*Task statement*.
Print the records below exactly, omitting all pictures.
::::::::::
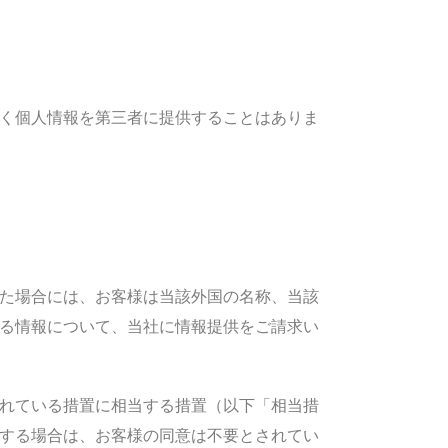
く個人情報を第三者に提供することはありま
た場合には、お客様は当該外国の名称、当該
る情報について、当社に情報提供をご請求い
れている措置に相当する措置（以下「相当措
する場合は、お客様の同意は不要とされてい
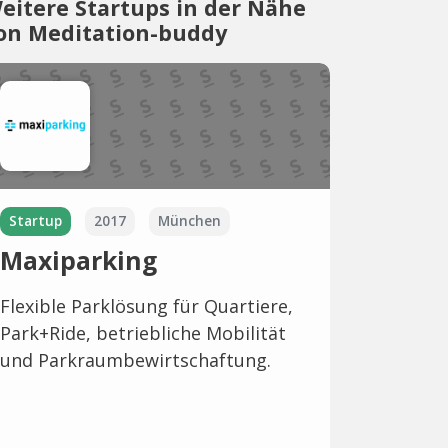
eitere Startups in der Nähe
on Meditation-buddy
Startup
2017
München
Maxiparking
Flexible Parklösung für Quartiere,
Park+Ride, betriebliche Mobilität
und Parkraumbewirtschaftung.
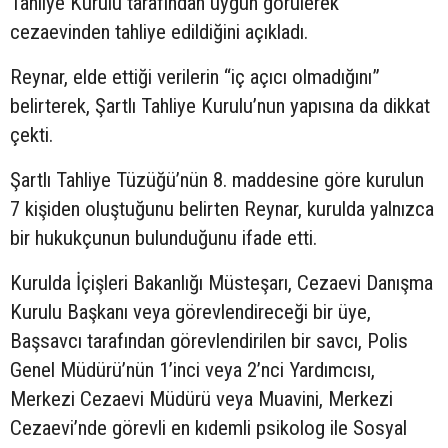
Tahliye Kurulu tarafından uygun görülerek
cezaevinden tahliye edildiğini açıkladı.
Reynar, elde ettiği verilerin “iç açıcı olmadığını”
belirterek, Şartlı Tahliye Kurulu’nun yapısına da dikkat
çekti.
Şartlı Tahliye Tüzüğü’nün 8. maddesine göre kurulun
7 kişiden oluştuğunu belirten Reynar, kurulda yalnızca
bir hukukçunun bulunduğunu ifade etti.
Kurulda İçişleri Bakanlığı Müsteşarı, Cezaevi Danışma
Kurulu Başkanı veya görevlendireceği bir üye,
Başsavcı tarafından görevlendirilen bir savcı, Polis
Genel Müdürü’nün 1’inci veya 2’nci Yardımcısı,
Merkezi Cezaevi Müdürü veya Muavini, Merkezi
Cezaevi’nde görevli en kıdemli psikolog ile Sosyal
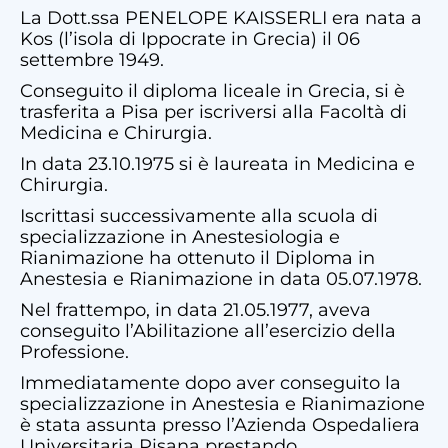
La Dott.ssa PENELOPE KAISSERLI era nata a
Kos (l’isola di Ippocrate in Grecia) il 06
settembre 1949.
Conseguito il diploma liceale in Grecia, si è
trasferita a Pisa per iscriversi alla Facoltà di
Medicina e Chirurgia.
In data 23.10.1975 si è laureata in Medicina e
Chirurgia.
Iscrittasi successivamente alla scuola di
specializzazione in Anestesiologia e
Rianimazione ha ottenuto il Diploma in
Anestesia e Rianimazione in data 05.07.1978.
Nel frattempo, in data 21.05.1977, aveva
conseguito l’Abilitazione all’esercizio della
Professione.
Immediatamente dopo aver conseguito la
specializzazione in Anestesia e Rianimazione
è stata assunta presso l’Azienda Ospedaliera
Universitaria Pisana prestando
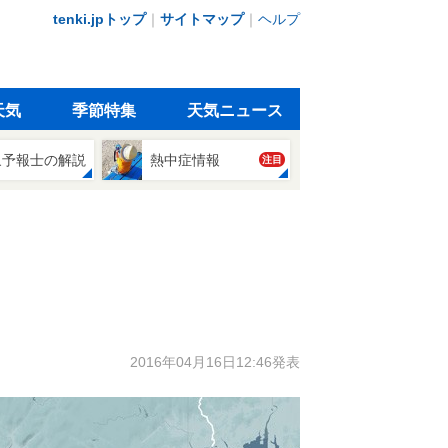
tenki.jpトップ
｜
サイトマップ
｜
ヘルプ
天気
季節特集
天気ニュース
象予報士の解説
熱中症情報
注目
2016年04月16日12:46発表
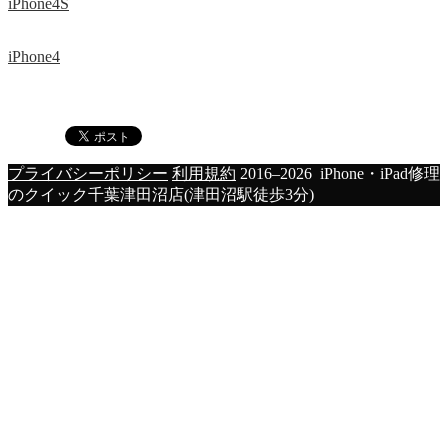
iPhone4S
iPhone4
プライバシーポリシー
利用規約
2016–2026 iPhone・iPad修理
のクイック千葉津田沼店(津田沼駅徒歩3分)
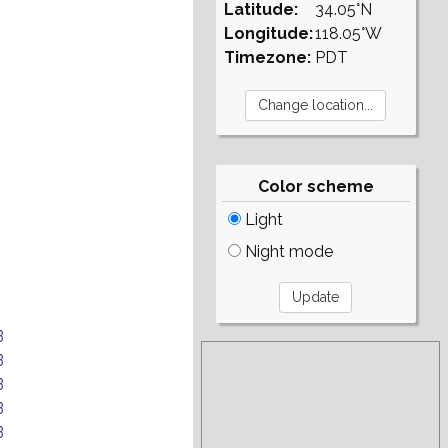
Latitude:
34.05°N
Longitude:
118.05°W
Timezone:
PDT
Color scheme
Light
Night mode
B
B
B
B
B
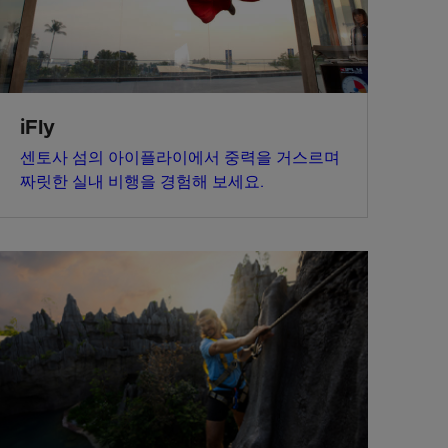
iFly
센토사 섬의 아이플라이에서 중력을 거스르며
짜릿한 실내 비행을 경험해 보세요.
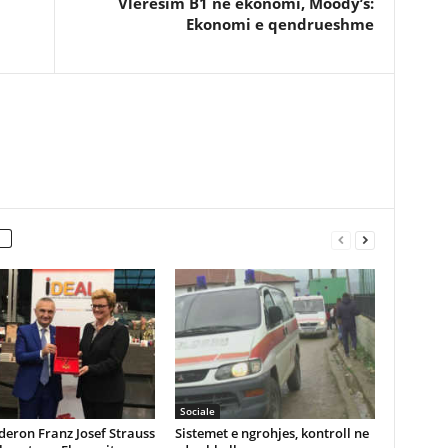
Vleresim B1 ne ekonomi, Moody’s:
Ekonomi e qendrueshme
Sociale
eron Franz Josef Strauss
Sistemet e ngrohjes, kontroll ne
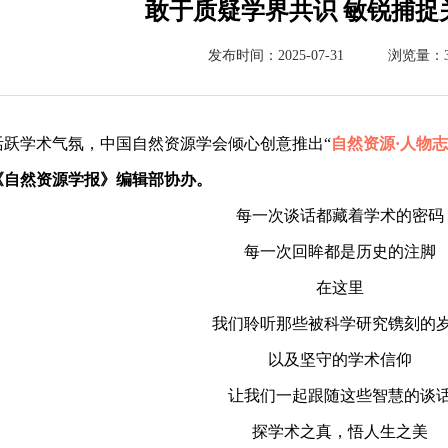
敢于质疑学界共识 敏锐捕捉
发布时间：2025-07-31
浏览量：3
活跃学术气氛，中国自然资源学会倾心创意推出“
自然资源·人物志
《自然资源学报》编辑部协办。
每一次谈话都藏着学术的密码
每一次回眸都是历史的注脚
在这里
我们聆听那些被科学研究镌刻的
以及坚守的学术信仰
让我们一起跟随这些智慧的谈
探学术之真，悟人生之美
::::::::::
*Exercise result*.
く個人情報を第三者に提供することはありま
た場合には、お客様は当該外国の名称、当該
る情報について、当社に情報提供をご請求い
れている措置に相当する措置（以下「相当措
する場合は、お客様の同意は不要とされてい
eitere Startups in der Nähe
on Meditation-buddy
Startup
2017
München
Maxiparking
Flexible Parklösung für Quartiere,
Park+Ride, betriebliche Mobilität
und Parkraumbewirtschaftung.
Tahliye Kurulu tarafından uygun görülerek
cezaevinden tahliye edildiğini açıkladı.
Reynar, elde ettiği verilerin “iç açıcı olmadığını”
belirterek, Şartlı Tahliye Kurulu’nun yapısına da dikkat
çekti.
Şartlı Tahliye Tüzüğü’nün 8. maddesine göre kurulun
7 kişiden oluştuğunu belirten Reynar, kurulda yalnızca
bir hukukçunun bulunduğunu ifade etti.
Kurulda İçişleri Bakanlığı Müsteşarı, Cezaevi Danışma
Kurulu Başkanı veya görevlendireceği bir üye,
Başsavcı tarafından görevlendirilen bir savcı, Polis
Genel Müdürü’nün 1’inci veya 2’nci Yardımcısı,
Merkezi Cezaevi Müdürü veya Muavini, Merkezi
Cezaevi’nde görevli en kıdemli psikolog ile Sosyal
La Dott.ssa PENELOPE KAISSERLI era nata a
Kos (l’isola di Ippocrate in Grecia) il 06
settembre 1949.
Conseguito il diploma liceale in Grecia, si è
trasferita a Pisa per iscriversi alla Facoltà di
Medicina e Chirurgia.
In data 23.10.1975 si è laureata in Medicina e
Chirurgia.
Iscrittasi successivamente alla scuola di
specializzazione in Anestesiologia e
Rianimazione ha ottenuto il Diploma in
Anestesia e Rianimazione in data 05.07.1978.
Nel frattempo, in data 21.05.1977, aveva
conseguito l’Abilitazione all’esercizio della
Professione.
Immediatamente dopo aver conseguito la
specializzazione in Anestesia e Rianimazione
è stata assunta presso l’Azienda Ospedaliera
Universitaria Pisana prestando
tenki.jpトップ
｜
サイトマップ
｜
ヘルプ
天気
季節特集
天気ニュース
象予報士の解説
熱中症情報
注目
2016年04月16日12:46発表
iPhone4S
iPhone4
プライバシーポリシー
利用規約
2016–2026 iPhone・iPad修理
のクイック千葉津田沼店(津田沼駅徒歩3分)
Latitude:
34.05°N
Longitude:
118.05°W
Timezone:
PDT
Color scheme
Light
Night mode
B
B
B
B
B
iFly
센토사 섬의 아이플라이에서 중력을 거스르며
짜릿한 실내 비행을 경험해 보세요.
Vleresim B1 ne ekonomi, Moody’s:
Ekonomi e qendrueshme
Sociale
eron Franz Josef Strauss
Sistemet e ngrohjes, kontroll ne
敢于质疑学界共识 敏锐捕捉
发布时间：2025-07-31
浏览量：3
活跃学术气氛，中国自然资源学会倾心创意推出“
自然资源·人物志
《自然资源学报》编辑部协办。
每一次谈话都藏着学术的密码
每一次回眸都是历史的注脚
在这里
我们聆听那些被科学研究镌刻的
以及坚守的学术信仰
让我们一起跟随这些智慧的谈
探学术之真，悟人生之美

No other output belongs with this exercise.